Advice that kills: Wasp Spray.
[ Durham County sheriff’s deputy Michael] Lemay recommended that the woman keep two things by her front door: a whistle and a can of wasp spray.
“It shoots 20 feet, it’s cost-effective and it does the job,” Lemay said.
As somebody who has dealt with a wasp colony or a couple of dozens in his life, I can attest that the only way that wasp spray does good against wasp is if you place a flame between the can and the target. and create your own makeshift flame-thrower. A human attacker is a wee bit bigger than a wasp and unless you manage to convince him to stand still, open his mouth and ingest the contest of the can, the wasp spray is not gonna do squat.

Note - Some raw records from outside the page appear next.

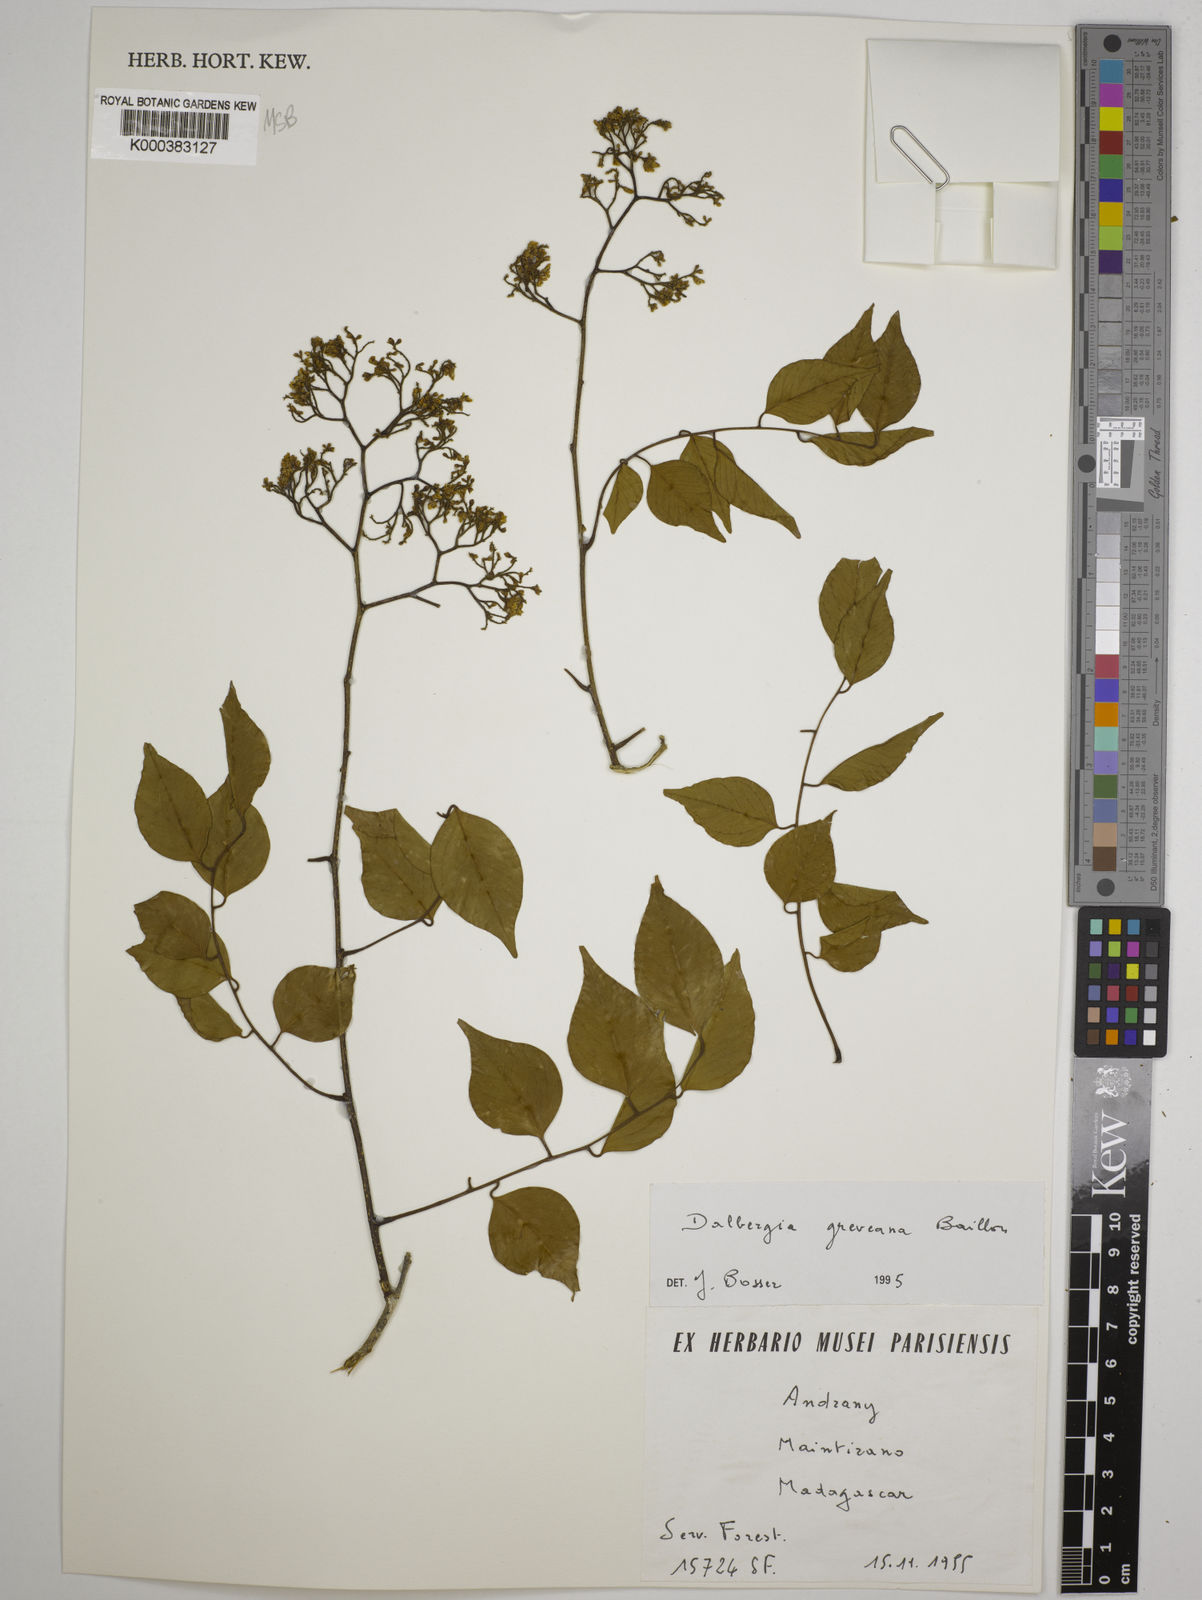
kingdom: Plantae
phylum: Tracheophyta
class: Magnoliopsida
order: Fabales
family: Fabaceae
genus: Dalbergia
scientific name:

A very physically fit couple in Seattle found out the hard way that bug spray is for bugs. One Ken Boonstra apparently wanted to play “let’s make a snuff porn video,” broke into their house and after liberal applications of wasp spray and a baseball bat, Mr. Boonstra failed to get the memo about surrendering. The wife had to retrieve a kitchen knife and apply it liberally to various parts of Mr. Boonstra’s anatomy until he gave up enough blood to depart this earth.
Again: a very fit couple (Both into the Crossfit scene) used a baseball bat and a can of wasp spray without results. Only when a knife (a deadly weapon) was introduced, the struggle finally tilted in favor of the good guys.
Now, if we could make a request to the Durham County Sheriff and ask him to have Deputy Lemay swap his sidearm and carry only a can of Wasp Spray when patrolling the streets…….. nah, not happening.